The next morning the patient was unable to pass his water, and had to be catheterized. Aside from this no ill effects were seen, and his temperature and pulse remained practically at the same place. At the end of 48 hours the drains and dressings were changed and the patient was doing well and the wound draining profusely. At no time was the bed elevated and at no time was a stimulant administered, with the exception of a hot normal salt enema on the day following the operation. Several times during his stay a dose of castor oil was given, but no other medication was necessary. As the dressings were reapplied and drains introduced daily the wounds were found to be granulating up, and gradually these closed, first the one in the lumbar region and then the one in the abdomen. By the tenth day a normal temperature was present, and he sat up on the twelfth.

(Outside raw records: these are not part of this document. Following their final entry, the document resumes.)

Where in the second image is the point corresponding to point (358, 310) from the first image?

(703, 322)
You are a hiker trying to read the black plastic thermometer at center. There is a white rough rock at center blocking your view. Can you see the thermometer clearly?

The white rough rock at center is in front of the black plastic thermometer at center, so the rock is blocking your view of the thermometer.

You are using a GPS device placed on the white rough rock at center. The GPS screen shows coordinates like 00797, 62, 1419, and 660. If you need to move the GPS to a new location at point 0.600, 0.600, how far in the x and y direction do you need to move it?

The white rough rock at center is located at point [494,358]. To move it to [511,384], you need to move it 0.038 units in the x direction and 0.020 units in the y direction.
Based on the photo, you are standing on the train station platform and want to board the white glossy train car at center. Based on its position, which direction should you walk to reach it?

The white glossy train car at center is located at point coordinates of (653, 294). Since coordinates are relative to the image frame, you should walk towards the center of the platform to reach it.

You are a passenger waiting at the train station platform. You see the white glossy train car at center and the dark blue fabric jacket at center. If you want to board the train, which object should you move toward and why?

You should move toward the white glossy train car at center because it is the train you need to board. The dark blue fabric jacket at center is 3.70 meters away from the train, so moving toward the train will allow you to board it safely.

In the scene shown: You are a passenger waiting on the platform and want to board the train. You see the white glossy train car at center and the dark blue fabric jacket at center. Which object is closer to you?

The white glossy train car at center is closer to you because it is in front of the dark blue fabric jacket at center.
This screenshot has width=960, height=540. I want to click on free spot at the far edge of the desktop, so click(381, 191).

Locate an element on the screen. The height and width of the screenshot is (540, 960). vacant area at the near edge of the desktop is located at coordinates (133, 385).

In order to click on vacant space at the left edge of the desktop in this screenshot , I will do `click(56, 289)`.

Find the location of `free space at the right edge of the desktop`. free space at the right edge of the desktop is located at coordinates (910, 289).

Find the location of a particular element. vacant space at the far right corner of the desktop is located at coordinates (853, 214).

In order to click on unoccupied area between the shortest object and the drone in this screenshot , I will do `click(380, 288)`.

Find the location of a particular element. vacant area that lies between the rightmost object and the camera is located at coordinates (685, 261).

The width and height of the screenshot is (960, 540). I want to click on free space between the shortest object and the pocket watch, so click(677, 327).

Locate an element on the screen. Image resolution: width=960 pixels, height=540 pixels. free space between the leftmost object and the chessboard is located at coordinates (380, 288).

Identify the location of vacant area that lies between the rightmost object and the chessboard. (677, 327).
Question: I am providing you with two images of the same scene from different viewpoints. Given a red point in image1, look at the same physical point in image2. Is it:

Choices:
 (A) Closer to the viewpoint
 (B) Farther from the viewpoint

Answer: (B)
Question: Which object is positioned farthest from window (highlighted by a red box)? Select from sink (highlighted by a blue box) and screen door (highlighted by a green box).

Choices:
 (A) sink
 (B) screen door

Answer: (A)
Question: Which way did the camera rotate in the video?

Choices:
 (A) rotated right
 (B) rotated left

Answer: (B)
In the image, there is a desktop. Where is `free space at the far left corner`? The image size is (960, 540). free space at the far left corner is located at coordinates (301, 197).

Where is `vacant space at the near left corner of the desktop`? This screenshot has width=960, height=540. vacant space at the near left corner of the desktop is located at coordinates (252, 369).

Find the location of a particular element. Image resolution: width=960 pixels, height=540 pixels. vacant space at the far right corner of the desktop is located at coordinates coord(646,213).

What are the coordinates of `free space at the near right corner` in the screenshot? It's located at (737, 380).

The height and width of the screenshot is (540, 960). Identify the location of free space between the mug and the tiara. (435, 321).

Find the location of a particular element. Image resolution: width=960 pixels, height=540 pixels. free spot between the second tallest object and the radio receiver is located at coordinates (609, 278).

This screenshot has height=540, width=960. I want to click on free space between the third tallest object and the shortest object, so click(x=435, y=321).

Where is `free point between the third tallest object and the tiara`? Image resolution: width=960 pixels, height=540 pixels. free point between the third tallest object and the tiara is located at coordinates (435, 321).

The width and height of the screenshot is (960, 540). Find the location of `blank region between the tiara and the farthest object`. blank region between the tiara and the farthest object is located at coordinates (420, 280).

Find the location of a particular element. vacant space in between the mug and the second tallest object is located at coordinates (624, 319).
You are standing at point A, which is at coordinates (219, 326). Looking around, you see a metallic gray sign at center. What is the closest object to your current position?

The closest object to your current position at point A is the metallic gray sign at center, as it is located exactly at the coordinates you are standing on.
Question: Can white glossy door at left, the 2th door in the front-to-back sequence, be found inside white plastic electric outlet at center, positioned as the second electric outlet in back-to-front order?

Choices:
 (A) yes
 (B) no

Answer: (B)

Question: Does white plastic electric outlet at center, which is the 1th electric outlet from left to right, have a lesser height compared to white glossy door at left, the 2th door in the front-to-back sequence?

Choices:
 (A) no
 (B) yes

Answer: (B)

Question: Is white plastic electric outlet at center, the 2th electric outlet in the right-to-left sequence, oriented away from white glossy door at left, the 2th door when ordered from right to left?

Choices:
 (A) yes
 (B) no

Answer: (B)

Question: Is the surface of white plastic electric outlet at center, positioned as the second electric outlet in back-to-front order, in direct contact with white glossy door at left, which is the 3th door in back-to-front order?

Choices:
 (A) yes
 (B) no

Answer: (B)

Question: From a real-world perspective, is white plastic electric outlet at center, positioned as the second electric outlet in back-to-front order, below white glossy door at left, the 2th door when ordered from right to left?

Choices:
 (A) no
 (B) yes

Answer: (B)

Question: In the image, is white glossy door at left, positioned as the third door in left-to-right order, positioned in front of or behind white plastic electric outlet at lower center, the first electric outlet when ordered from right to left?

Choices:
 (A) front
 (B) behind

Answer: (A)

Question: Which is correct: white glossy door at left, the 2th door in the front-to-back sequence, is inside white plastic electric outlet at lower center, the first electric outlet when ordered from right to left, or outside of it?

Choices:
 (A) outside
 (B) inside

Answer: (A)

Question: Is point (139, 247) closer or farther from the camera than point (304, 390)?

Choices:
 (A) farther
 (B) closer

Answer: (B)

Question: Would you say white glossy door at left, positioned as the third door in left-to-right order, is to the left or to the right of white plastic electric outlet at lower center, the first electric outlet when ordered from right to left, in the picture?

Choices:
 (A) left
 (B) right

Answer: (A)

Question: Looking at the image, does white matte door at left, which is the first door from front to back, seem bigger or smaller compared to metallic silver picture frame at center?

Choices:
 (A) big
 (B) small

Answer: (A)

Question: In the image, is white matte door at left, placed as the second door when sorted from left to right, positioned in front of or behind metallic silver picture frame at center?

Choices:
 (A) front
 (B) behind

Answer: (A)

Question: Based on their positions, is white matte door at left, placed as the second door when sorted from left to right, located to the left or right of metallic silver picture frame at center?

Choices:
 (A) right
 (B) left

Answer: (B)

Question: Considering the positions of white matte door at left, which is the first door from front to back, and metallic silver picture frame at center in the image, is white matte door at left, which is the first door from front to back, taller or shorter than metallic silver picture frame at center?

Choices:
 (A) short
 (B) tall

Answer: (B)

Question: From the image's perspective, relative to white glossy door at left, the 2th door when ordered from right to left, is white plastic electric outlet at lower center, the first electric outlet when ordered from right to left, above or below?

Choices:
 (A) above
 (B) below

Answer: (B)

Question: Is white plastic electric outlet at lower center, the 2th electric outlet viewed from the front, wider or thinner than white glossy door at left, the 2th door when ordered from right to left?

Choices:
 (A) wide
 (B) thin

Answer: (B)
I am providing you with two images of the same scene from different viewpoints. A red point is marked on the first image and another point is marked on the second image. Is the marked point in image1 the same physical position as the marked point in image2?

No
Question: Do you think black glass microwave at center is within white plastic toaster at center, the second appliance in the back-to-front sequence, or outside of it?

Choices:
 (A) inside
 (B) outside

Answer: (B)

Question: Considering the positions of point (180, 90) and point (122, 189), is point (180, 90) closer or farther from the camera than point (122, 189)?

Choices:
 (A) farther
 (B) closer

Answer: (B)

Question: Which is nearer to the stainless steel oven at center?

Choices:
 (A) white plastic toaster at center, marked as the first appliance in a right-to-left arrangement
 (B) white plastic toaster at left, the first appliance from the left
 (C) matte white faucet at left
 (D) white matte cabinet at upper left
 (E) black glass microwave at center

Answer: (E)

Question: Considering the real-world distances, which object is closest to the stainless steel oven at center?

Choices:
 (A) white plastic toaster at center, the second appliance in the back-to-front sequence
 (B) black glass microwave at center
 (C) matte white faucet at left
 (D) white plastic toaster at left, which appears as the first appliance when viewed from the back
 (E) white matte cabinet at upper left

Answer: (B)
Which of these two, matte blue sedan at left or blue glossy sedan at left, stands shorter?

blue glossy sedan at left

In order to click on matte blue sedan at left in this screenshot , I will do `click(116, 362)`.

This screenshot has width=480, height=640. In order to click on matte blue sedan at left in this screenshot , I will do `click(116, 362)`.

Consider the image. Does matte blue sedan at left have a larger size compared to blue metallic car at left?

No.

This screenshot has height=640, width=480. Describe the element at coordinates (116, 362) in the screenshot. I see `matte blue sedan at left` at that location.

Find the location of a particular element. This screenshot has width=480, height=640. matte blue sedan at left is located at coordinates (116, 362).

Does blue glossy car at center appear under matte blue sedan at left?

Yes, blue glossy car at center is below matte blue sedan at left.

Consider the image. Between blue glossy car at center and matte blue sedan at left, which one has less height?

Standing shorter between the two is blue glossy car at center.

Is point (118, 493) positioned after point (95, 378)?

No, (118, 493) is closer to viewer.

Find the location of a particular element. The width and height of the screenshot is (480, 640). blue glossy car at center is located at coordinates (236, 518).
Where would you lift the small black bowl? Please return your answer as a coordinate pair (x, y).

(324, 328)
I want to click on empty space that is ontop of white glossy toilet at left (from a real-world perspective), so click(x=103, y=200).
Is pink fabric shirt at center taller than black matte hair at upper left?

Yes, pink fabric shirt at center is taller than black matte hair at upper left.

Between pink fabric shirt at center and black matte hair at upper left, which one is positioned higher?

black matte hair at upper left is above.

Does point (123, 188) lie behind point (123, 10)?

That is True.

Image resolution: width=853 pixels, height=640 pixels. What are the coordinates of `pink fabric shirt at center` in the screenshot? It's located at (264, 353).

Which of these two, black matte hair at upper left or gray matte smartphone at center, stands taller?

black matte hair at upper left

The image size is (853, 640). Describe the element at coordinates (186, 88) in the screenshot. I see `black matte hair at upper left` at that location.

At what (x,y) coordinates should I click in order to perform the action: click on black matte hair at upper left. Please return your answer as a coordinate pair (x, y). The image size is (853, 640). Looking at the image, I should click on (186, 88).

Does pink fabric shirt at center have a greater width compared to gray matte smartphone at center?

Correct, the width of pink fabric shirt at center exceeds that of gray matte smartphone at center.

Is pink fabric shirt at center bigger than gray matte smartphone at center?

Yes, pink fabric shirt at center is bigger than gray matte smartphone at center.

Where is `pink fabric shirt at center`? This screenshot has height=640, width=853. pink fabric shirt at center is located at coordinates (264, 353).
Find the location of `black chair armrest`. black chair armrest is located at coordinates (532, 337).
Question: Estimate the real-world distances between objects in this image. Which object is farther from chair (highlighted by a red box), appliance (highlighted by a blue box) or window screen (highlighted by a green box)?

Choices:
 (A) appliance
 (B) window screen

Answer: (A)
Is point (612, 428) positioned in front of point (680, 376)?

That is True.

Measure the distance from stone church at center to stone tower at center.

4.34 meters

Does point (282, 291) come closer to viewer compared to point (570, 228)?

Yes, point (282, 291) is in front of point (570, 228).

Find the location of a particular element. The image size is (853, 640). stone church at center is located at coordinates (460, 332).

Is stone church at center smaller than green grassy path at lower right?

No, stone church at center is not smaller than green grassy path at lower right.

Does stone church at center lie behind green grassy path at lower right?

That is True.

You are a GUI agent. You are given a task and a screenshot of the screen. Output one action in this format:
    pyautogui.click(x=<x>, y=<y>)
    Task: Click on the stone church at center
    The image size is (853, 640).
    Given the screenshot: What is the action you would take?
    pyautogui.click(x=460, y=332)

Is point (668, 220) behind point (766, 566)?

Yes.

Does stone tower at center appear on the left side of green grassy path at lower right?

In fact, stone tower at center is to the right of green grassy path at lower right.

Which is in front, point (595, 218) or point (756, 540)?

The child went on to an uneventful recovery, and went home on January 21st fully cured.
This was undoubtedly one of those cases of gangrenous appendicitis where, owing either to the intensity of the infection or to a thrombosis of the vessels supplying the appendix, the vitality of the tissues is lost and gangrene results. Now, "even in this, the gravest form of appendicitis, the general peritoneal cavity is often protected against infection by walling off the pus, and the appendix, detached in the form of a slough, is often found on opening the localized abscess." But "in other cases there is from the beginning the symptoms of peritoneal sepsis and peritonitis."
Now, it seems to me that a great deal depends on the kind of infection--or, rather, the kind of organism infecting--and often the difference between a localized abscess and a general peritonitis is really the difference between a colon and a streptococcus infection. Again, should a general peritonitis develop, I have noticed from a number of cases in the wards that the prognosis practically depends on the organism, although we all know that a general peritonitis is a mighty grave condition, no matter what it is due to.
Another point in favor of the child was the fact that the gangrenous process seemed to start in the tip of the appendix, and it seems that when it starts there, there is greater likelihood of localization, and when it starts in the base a greater likelihood of general peritonitis.
I said that there was often doubt as to the condition in the abdomen in these cases. Now, there can be no doubt that the two main points in the diagnosis of a localized abscess are tumor and an aggravation of the symptoms present. But this case exemplified the fact that there may be cases where there is no aggravation of symptoms, and in a great many cases it may be impossible to feel the tumor until it has become very large, owing to its situation, viz., post caecal. Even in this case, from which a great quantity of pus was evacuated, there was no absolute certainty of finding pus on opening the abdomen, although it was suspected strongly.
I have seen a patient walk into the hospital on Sunday with a temperature of 100 and a pulse of 99, and when the abdomen was opened on Monday morning a most virulent form of general streptococcus peritonitis was found, from which the patient died the next day. It is said that it is much better to depend on the pulse and its variations than on the temperature.
I would like to call attention to several points in the treatment of this case also.
First, the place of incision was, as I said, well up towards the iliac crest, and not in the time-honored McBurney point. The wisdom of this is self-evident.
Second, the care used in not breaking up the wall of the abscess formed by the peritoneum.